Fiona Apple – Paper Bag

Um sonho realizado precisará se sustentar através da realidade. É a partir daí que ele migrará para um entre dois caminhos iminentes: A morte certa ou alimentação através do ilusório para continuar satisfazendo o conquistador do sonho. É que nossos desejos são moldados de acordo com contextos muito específicos. Uma etapa da vida pode transbordar uma significação que você acha que será apropriada para sempre quando, na verdade, as significações que já cumpriram seus papeis poderiam ir embora sem maiores danos, desde que não tivéssemos impregnado as vontades com insistência, com o vigor de quem quer ver os sonhos se metamorfoseando em outros, como se eles pudessem se estender do seu plano transitório para uma realidade fixa.

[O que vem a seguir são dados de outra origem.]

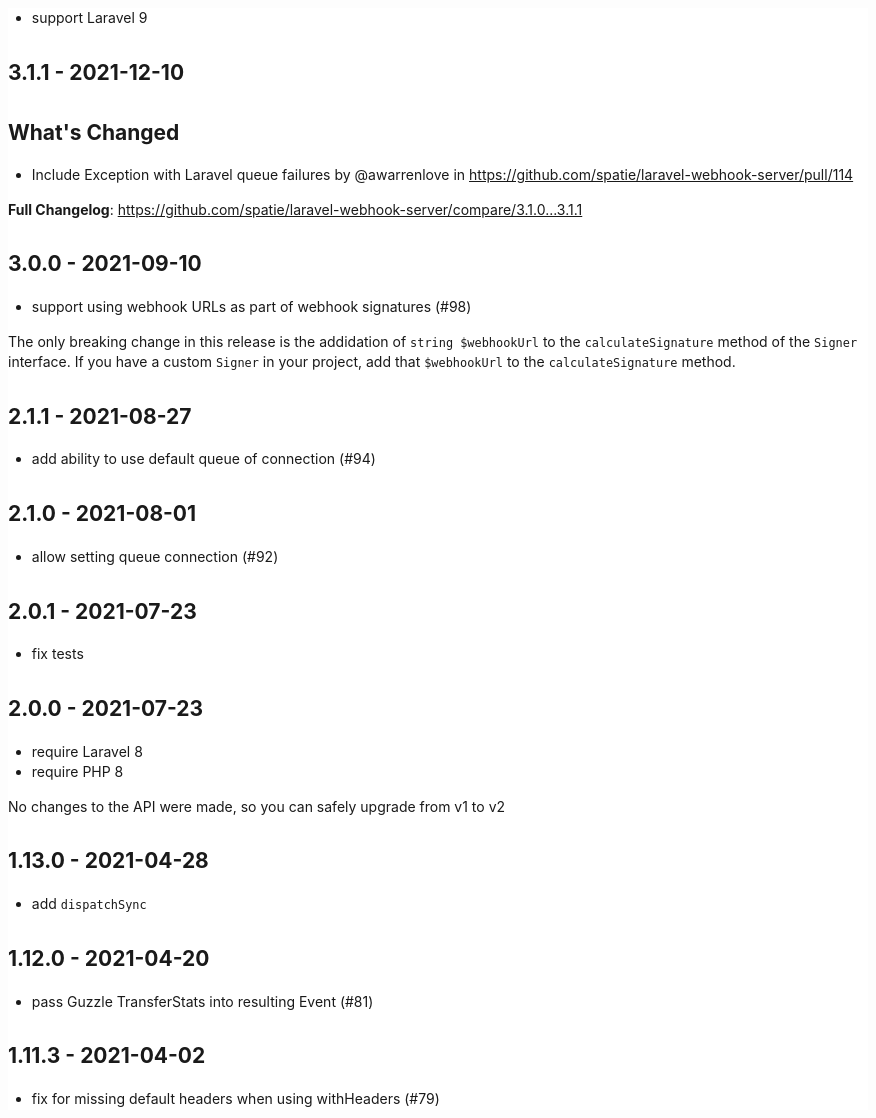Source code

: - support Laravel 9

## 3.1.1 - 2021-12-10

## What's Changed

- Include Exception with Laravel queue failures by @awarrenlove in https://github.com/spatie/laravel-webhook-server/pull/114

**Full Changelog**: https://github.com/spatie/laravel-webhook-server/compare/3.1.0...3.1.1

## 3.0.0 - 2021-09-10

- support using webhook URLs as part of webhook signatures (#98)

The only breaking change in this release is the addidation of `string $webhookUrl` to the `calculateSignature` method of the `Signer` interface.
If you have a custom `Signer` in your project, add that `$webhookUrl` to the `calculateSignature` method.

## 2.1.1 - 2021-08-27

- add ability to use default queue of connection (#94)

## 2.1.0 - 2021-08-01

- allow setting queue connection (#92)

## 2.0.1 - 2021-07-23

- fix tests

## 2.0.0 - 2021-07-23

- require Laravel 8
- require PHP 8

No changes to the API were made, so you can safely upgrade from v1 to v2

## 1.13.0 - 2021-04-28

- add `dispatchSync`

## 1.12.0 - 2021-04-20

- pass Guzzle TransferStats into resulting Event (#81)

## 1.11.3 - 2021-04-02

- fix for missing default headers when using withHeaders (#79)
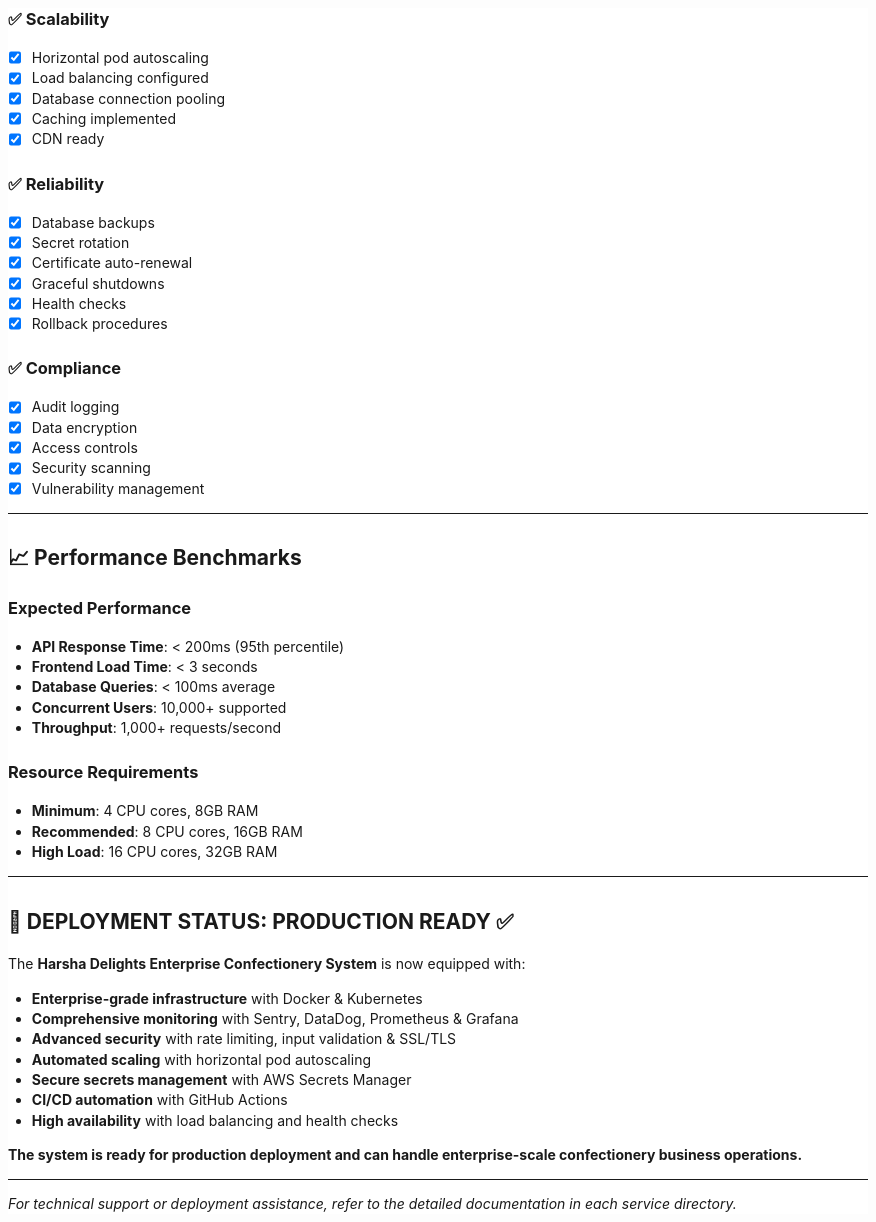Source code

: ### ✅ **Scalability**
- [x] Horizontal pod autoscaling
- [x] Load balancing configured
- [x] Database connection pooling
- [x] Caching implemented
- [x] CDN ready

### ✅ **Reliability**
- [x] Database backups
- [x] Secret rotation
- [x] Certificate auto-renewal
- [x] Graceful shutdowns
- [x] Health checks
- [x] Rollback procedures

### ✅ **Compliance**
- [x] Audit logging
- [x] Data encryption
- [x] Access controls
- [x] Security scanning
- [x] Vulnerability management

---

## 📈 Performance Benchmarks

### **Expected Performance**
- **API Response Time**: < 200ms (95th percentile)
- **Frontend Load Time**: < 3 seconds
- **Database Queries**: < 100ms average
- **Concurrent Users**: 10,000+ supported
- **Throughput**: 1,000+ requests/second

### **Resource Requirements**
- **Minimum**: 4 CPU cores, 8GB RAM
- **Recommended**: 8 CPU cores, 16GB RAM
- **High Load**: 16 CPU cores, 32GB RAM

---

## 🎉 **DEPLOYMENT STATUS: PRODUCTION READY** ✅

The **Harsha Delights Enterprise Confectionery System** is now equipped with:

- **Enterprise-grade infrastructure** with Docker & Kubernetes
- **Comprehensive monitoring** with Sentry, DataDog, Prometheus & Grafana
- **Advanced security** with rate limiting, input validation & SSL/TLS
- **Automated scaling** with horizontal pod autoscaling
- **Secure secrets management** with AWS Secrets Manager
- **CI/CD automation** with GitHub Actions
- **High availability** with load balancing and health checks

**The system is ready for production deployment and can handle enterprise-scale confectionery business operations.**

---

*For technical support or deployment assistance, refer to the detailed documentation in each service directory.*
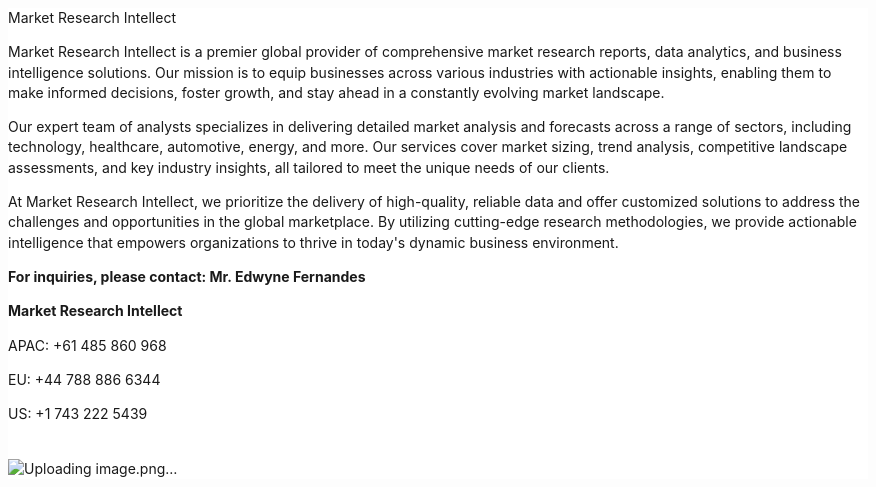 Market Research Intellect</strong></p><p>Market Research Intellect is a premier global provider of comprehensive market research reports, data analytics, and business intelligence solutions. Our mission is to equip businesses across various industries with actionable insights, enabling them to make informed decisions, foster growth, and stay ahead in a constantly evolving market landscape.</p><p>Our expert team of analysts specializes in delivering detailed market analysis and forecasts across a range of sectors, including technology, healthcare, automotive, energy, and more. Our services cover market sizing, trend analysis, competitive landscape assessments, and key industry insights, all tailored to meet the unique needs of our clients.</p><p>At Market Research Intellect, we prioritize the delivery of high-quality, reliable data and offer customized solutions to address the challenges and opportunities in the global marketplace. By utilizing cutting-edge research methodologies, we provide actionable intelligence that empowers organizations to thrive in today's dynamic business environment.</p><p><strong>For inquiries, please contact: Mr. Edwyne Fernandes</strong></p><p><strong>Market Research Intellect</strong></p><p>APAC: +61 485 860 968</p><p>EU: +44 788 886 6344</p><p>US: +1 743 222 5439</p></div><div class="article-main__content" data-test-id="publishing-text-block">&nbsp;</div>
![Uploading image.png…]()
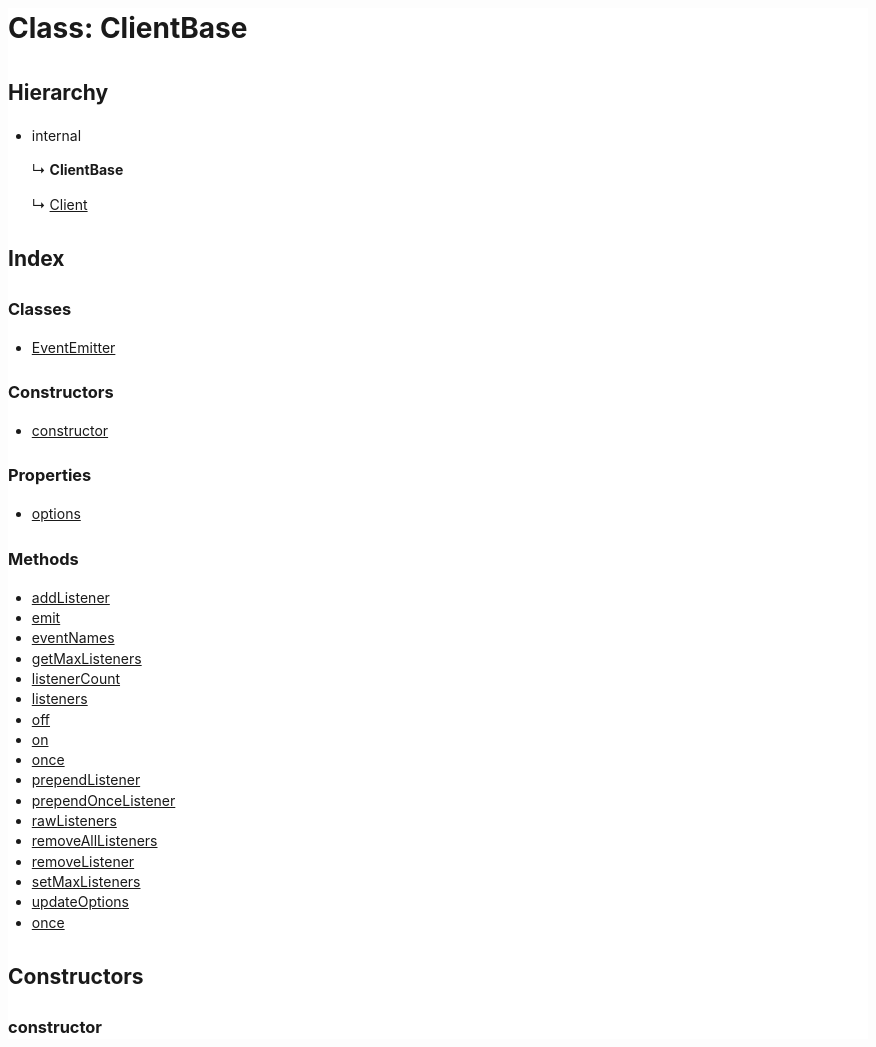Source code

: 
# Class: ClientBase

## Hierarchy

* internal

  ↳ **ClientBase**

  ↳ [Client](_client_client_.client.md)

## Index

### Classes

* [EventEmitter](_client_clientbase_.clientbase.eventemitter.md)

### Constructors

* [constructor](_client_clientbase_.clientbase.md#constructor)

### Properties

* [options](_client_clientbase_.clientbase.md#options)

### Methods

* [addListener](_client_clientbase_.clientbase.md#addlistener)
* [emit](_client_clientbase_.clientbase.md#emit)
* [eventNames](_client_clientbase_.clientbase.md#eventnames)
* [getMaxListeners](_client_clientbase_.clientbase.md#getmaxlisteners)
* [listenerCount](_client_clientbase_.clientbase.md#listenercount)
* [listeners](_client_clientbase_.clientbase.md#listeners)
* [off](_client_clientbase_.clientbase.md#off)
* [on](_client_clientbase_.clientbase.md#on)
* [once](_client_clientbase_.clientbase.md#once)
* [prependListener](_client_clientbase_.clientbase.md#prependlistener)
* [prependOnceListener](_client_clientbase_.clientbase.md#prependoncelistener)
* [rawListeners](_client_clientbase_.clientbase.md#rawlisteners)
* [removeAllListeners](_client_clientbase_.clientbase.md#removealllisteners)
* [removeListener](_client_clientbase_.clientbase.md#removelistener)
* [setMaxListeners](_client_clientbase_.clientbase.md#setmaxlisteners)
* [updateOptions](_client_clientbase_.clientbase.md#updateoptions)
* [once](_client_clientbase_.clientbase.md#static-once)

## Constructors

### <a id="constructor" name="constructor"></a>  constructor
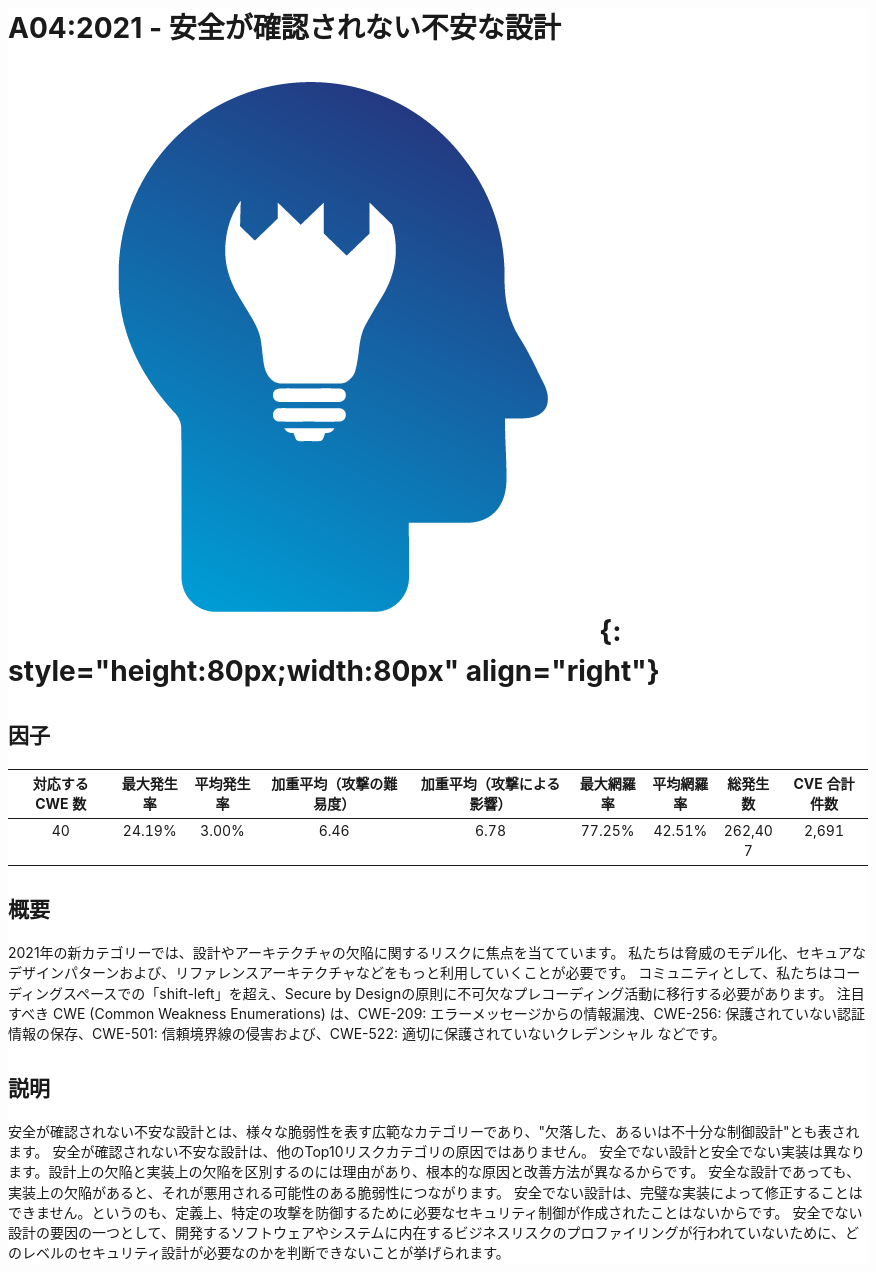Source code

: # A04:2021 - 安全が確認されない不安な設計   ![icon](assets/TOP_10_Icons_Final_Insecure_Design.png){: style="height:80px;width:80px" align="right"} 

## 因子

| 対応する CWE 数 | 最大発生率 | 平均発生率 |  加重平均（攻撃の難易度） | 加重平均（攻撃による影響） | 最大網羅率 | 平均網羅率 | 総発生数 | CVE 合計件数 |
|:-------------:|:--------------------:|:--------------------:|:--------------:|:--------------:|:----------------------:|:---------------------:|:-------------------:|:------------:|
| 40          | 24.19%             | 3.00%              | 6.46                 | 6.78                | 77.25%       | 42.51%       | 262,407           | 2,691      |

## 概要

2021年の新カテゴリーでは、設計やアーキテクチャの欠陥に関するリスクに焦点を当てています。
私たちは脅威のモデル化、セキュアなデザインパターンおよび、リファレンスアーキテクチャなどをもっと利用していくことが必要です。
コミュニティとして、私たちはコーディングスペースでの「shift-left」を超え、Secure by Designの原則に不可欠なプレコーディング活動に移行する必要があります。
注目すべき CWE (Common Weakness Enumerations) は、CWE-209: エラーメッセージからの情報漏洩、CWE-256: 保護されていない認証情報の保存、CWE-501: 信頼境界線の侵害および、CWE-522: 適切に保護されていないクレデンシャル などです。

## 説明

安全が確認されない不安な設計とは、様々な脆弱性を表す広範なカテゴリーであり、"欠落した、あるいは不十分な制御設計"とも表されます。
安全が確認されない不安な設計は、他のTop10リスクカテゴリの原因ではありません。
安全でない設計と安全でない実装は異なります。設計上の欠陥と実装上の欠陥を区別するのには理由があり、根本的な原因と改善方法が異なるからです。
安全な設計であっても、実装上の欠陥があると、それが悪用される可能性のある脆弱性につながります。
安全でない設計は、完璧な実装によって修正することはできません。というのも、定義上、特定の攻撃を防御するために必要なセキュリティ制御が作成されたことはないからです。
安全でない設計の要因の一つとして、開発するソフトウェアやシステムに内在するビジネスリスクのプロファイリングが行われていないために、どのレベルのセキュリティ設計が必要なのかを判断できないことが挙げられます。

O prazer dos sonhos não é constante. A realização cumpre o seu papel e depois se vai, deixando talvez incentivos para próximas oportunidades. Não vejo como possibilidade a eternização de algum bem. O que vejo exaustivamente foram bens que, de sensações tão boas que deixaram, foram reaproveitados e reciclados exaustivamente, chegando ao ponto de sustentarem alegrias que, mesmo menos intensas que as dos sonhos, eram suficientes para não fazer uma pessoa sucumbir em alguma frustração.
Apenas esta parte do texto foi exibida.